:: TASK DIRECTIONS ::
Below are records to transcribe in full and unchanged; omit every picture.

:: INPUT MATERIAL ::
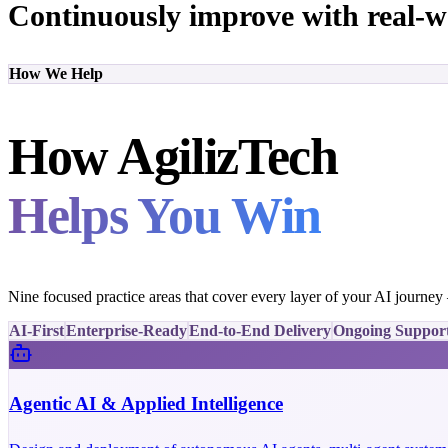
Continuously improve with real-w
How We Help
How AgilizTech
Helps You Win
Nine focused practice areas that cover every layer of your AI journe
AI-First
Enterprise-Ready
End-to-End Delivery
Ongoing Suppor
Agentic AI & Applied Intelligence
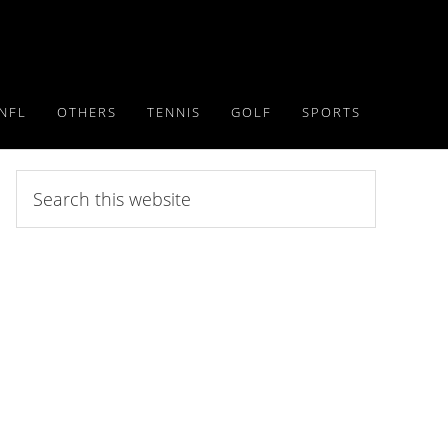
NFL
OTHERS
TENNIS
GOLF
SPORTS
Search
this
website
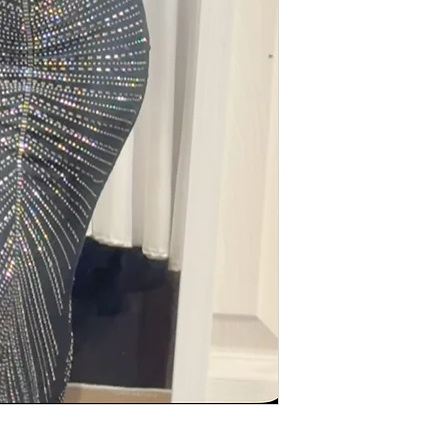
All item must be in
contact us if there 
All return must be i
Return must be free 
smell
Absolutely no cash r
a store credit or e-g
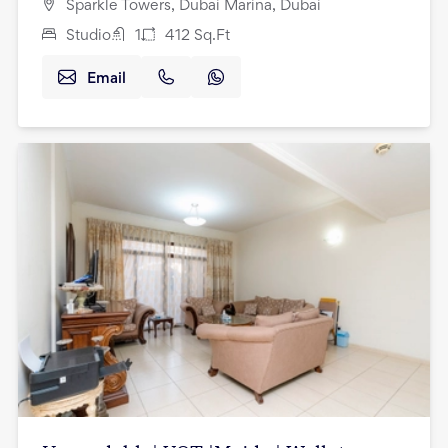
Sparkle Towers, Dubai Marina, Dubai
Studio
1
412
Sq.Ft
Email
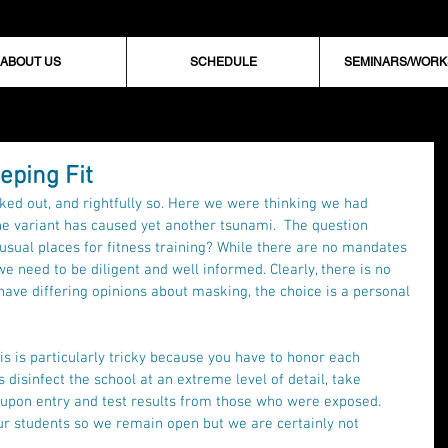
ABOUT US
SCHEDULE
SEMINARS/WOR
eping Fit
ed out, and rightfully so. Here we were thinking we had 
e variant has caused yet another tsunami.  The question 
r usual places for fitness training? While there are no mandates 
we need to be diligent and well informed. Clearly, there is no 
have differing opinions about masking, the choice is a personal 
is is particularly tricky because you have to honor each 
s disinfect the school at an extreme level of detail, take 
 upon entry and test results from those who were exposed. 
ur students so we remain open but we are certainly not 
. 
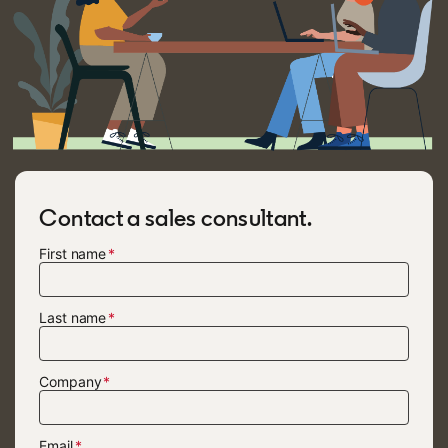
Contact a sales consultant.
First name
Last name
Company
Email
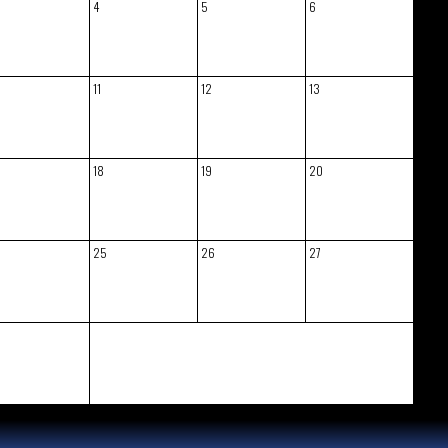
4
5
6
11
12
13
18
19
20
25
26
27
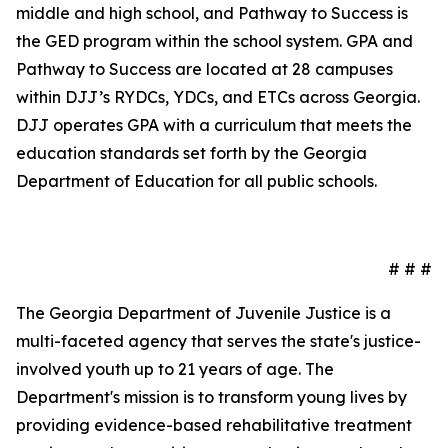
middle and high school, and Pathway to Success is
the GED program within the school system. GPA and
Pathway to Success are located at 28 campuses
within DJJ’s RYDCs, YDCs, and ETCs across Georgia.
DJJ operates GPA with a curriculum that meets the
education standards set forth by the Georgia
Department of Education for all public schools.
# # #
The Georgia Department of Juvenile Justice is a
multi-faceted agency that serves the state's justice-
involved youth up to 21 years of age. The
Department's mission is to transform young lives by
providing evidence-based rehabilitative treatment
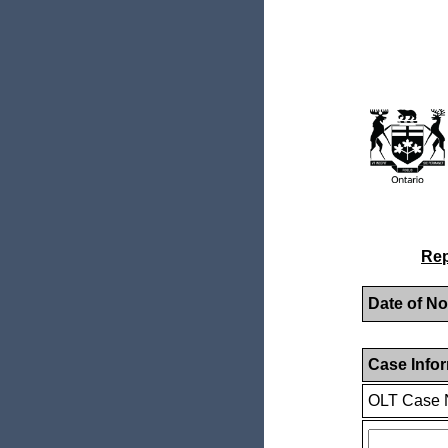
Rep
Date of No
Case Info
OLT Case 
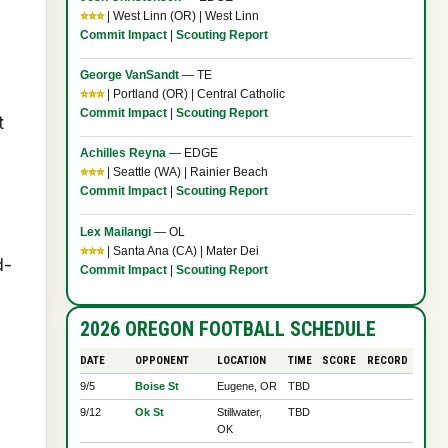
⭐⭐⭐
| West Linn (OR) | West Linn
Commit Impact
|
Scouting Report
George VanSandt
— TE
⭐⭐⭐
| Portland (OR) | Central Catholic
Commit Impact
|
Scouting Report
t
Achilles Reyna
— EDGE
⭐⭐⭐
| Seattle (WA) | Rainier Beach
Commit Impact
|
Scouting Report
Lex Mailangi
— OL
⭐⭐⭐
| Santa Ana (CA) | Mater Dei
d-
Commit Impact
|
Scouting Report
2026 OREGON FOOTBALL SCHEDULE
DATE
OPPONENT
LOCATION
TIME
SCORE
RECORD
9/5
Boise St
Eugene, OR
TBD
9/12
Ok St
Stillwater,
TBD
OK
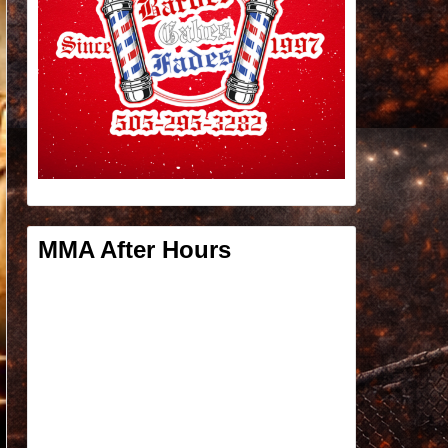
MMA After Hours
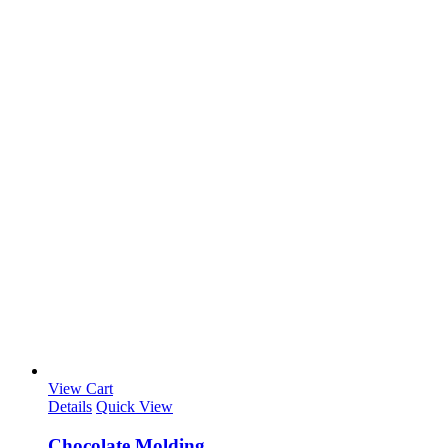
View Cart
Details
Quick View
Chocolate Molding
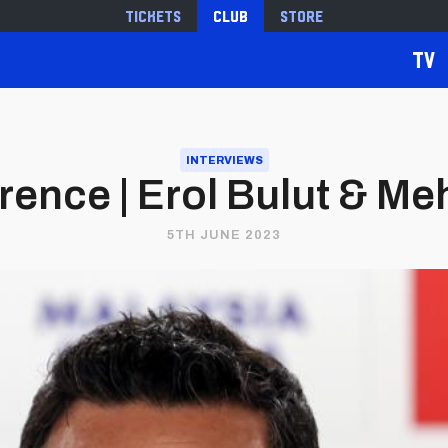
Tickets
Club
Store
TV
INTERVIEWS
rence | Erol Bulut & M
5TH JUNE 2023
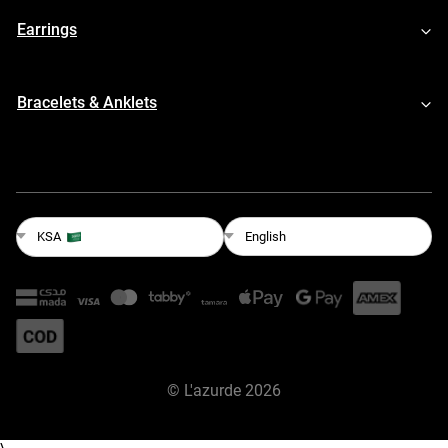
Earrings
Bracelets & Anklets
English
KSA
©
L'azurde
2026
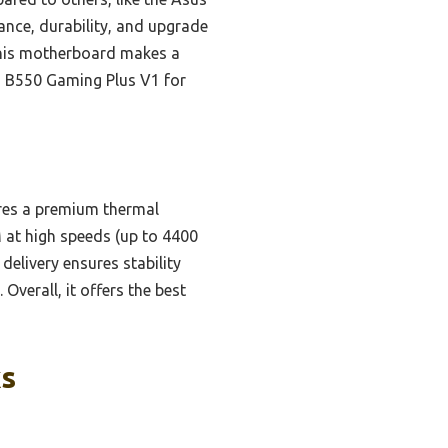
nce, durability, and upgrade
 this motherboard makes a
G B550 Gaming Plus V1 for
ures a premium thermal
 at high speeds (up to 4400
delivery ensures stability
verall, it offers the best
ks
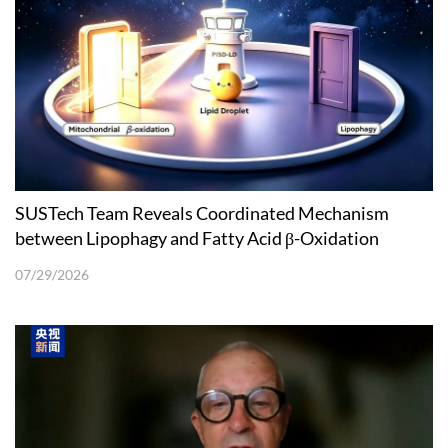
SUSTech Team Reveals Coordinated Mechanism
between Lipophagy and Fatty Acid β-Oxidation
07/29/2026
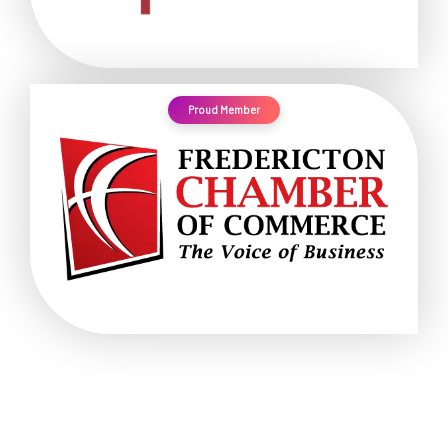
Proud Member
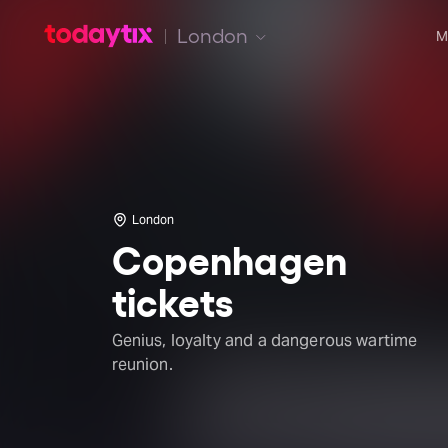
London
M
London
Copenhagen
tickets
Genius, loyalty and a dangerous wartime
reunion.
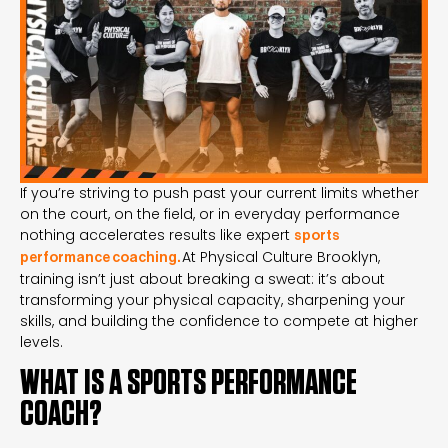
If you’re striving to push past your current limits whether
on the court, on the field, or in everyday performance
nothing accelerates results like expert
sports
At Physical Culture Brooklyn,
performance coaching
.
training isn’t just about breaking a sweat: it’s about
transforming your physical capacity, sharpening your
skills, and building the confidence to compete at higher
levels.
WHAT IS A SPORTS PERFORMANCE
COACH?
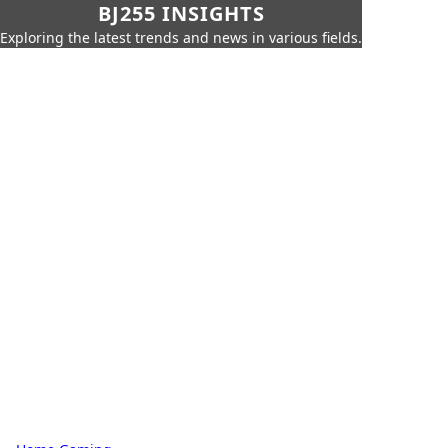
BJ255 INSIGHTS
Exploring the latest trends and news in various fields.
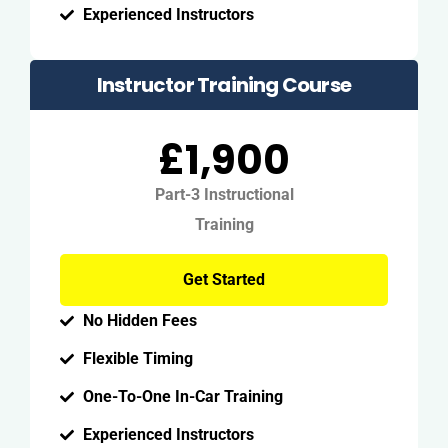
Experienced Instructors
Instructor Training Course
£1,900
Part-3 Instructional
Training
Get Started
No Hidden Fees
Flexible Timing
One-To-One In-Car Training
Experienced Instructors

:: WRITTEN RESPONSE ::
Continuously improve with real-w
How We Help
How AgilizTech
Helps You Win
Nine focused practice areas that cover every layer of your AI journe
AI-First
Enterprise-Ready
End-to-End Delivery
Ongoing Suppor
Agentic AI & Applied Intelligence
NFL
OTHERS
TENNIS
GOLF
SPORTS
Search
this
website
All item must be in
contact us if there 
All return must be i
Return must be free 
smell
Absolutely no cash r
a store credit or e-g
Sparkle Towers, Dubai Marina, Dubai
Studio
1
412
Sq.Ft
Email
ABOUT US
SCHEDULE
SEMINARS/WOR
eping Fit
ed out, and rightfully so. Here we were thinking we had 
e variant has caused yet another tsunami.  The question 
r usual places for fitness training? While there are no mandates 
we need to be diligent and well informed. Clearly, there is no 
have differing opinions about masking, the choice is a personal 
is is particularly tricky because you have to honor each 
s disinfect the school at an extreme level of detail, take 
 upon entry and test results from those who were exposed. 
ur students so we remain open but we are certainly not 
. 
Contact a sales consultant.
First name
Last name
Company
Email
4
5
6
11
12
13
18
19
20
25
26
27
middle and high school, and Pathway to Success is
the GED program within the school system. GPA and
Pathway to Success are located at 28 campuses
within DJJ’s RYDCs, YDCs, and ETCs across Georgia.
DJJ operates GPA with a curriculum that meets the
education standards set forth by the Georgia
Department of Education for all public schools.
# # #
The Georgia Department of Juvenile Justice is a
multi-faceted agency that serves the state's justice-
involved youth up to 21 years of age. The
Department's mission is to transform young lives by
providing evidence-based rehabilitative treatment
Rep
Date of No
Case Info
OLT Case 
⭐⭐⭐
| West Linn (OR) | West Linn
Commit Impact
|
Scouting Report
George VanSandt
— TE
⭐⭐⭐
| Portland (OR) | Central Catholic
Commit Impact
|
Scouting Report
t
Achilles Reyna
— EDGE
⭐⭐⭐
| Seattle (WA) | Rainier Beach
Commit Impact
|
Scouting Report
Lex Mailangi
— OL
⭐⭐⭐
| Santa Ana (CA) | Mater Dei
d-
Commit Impact
|
Scouting Report
2026 OREGON FOOTBALL SCHEDULE
DATE
OPPONENT
LOCATION
TIME
SCORE
RECORD
9/5
Boise St
Eugene, OR
TBD
9/12
Ok St
Stillwater,
TBD
OK
MMA After Hours
View Cart
Details
Quick View
Chocolate Molding
Tickets
Club
Store
TV
INTERVIEWS
rence | Erol Bulut & M
5TH JUNE 2023
Earrings
Bracelets & Anklets
English
KSA
©
L'azurde
2026
nce, durability, and upgrade
 this motherboard makes a
G B550 Gaming Plus V1 for
ures a premium thermal
 at high speeds (up to 4400
delivery ensures stability
verall, it offers the best
ks
SUSTech Team Reveals Coordinated Mechanism
between Lipophagy and Fatty Acid β-Oxidation
07/29/2026
Proud Member
London
M
London
Copenhagen
tickets
Genius, loyalty and a dangerous wartime
reunion.
If you’re striving to push past your current limits whether
on the court, on the field, or in everyday performance
nothing accelerates results like expert
sports
At Physical Culture Brooklyn,
performance coaching
.
training isn’t just about breaking a sweat: it’s about
transforming your physical capacity, sharpening your
skills, and building the confidence to compete at higher
levels.
WHAT IS A SPORTS PERFORMANCE
COACH?
BJ255 INSIGHTS
Exploring the latest trends and news in various fields.
Experienced Instructors
Instructor Training Course
£1,900
Part-3 Instructional
Training
Get Started
No Hidden Fees
Flexible Timing
One-To-One In-Car Training
Experienced Instructors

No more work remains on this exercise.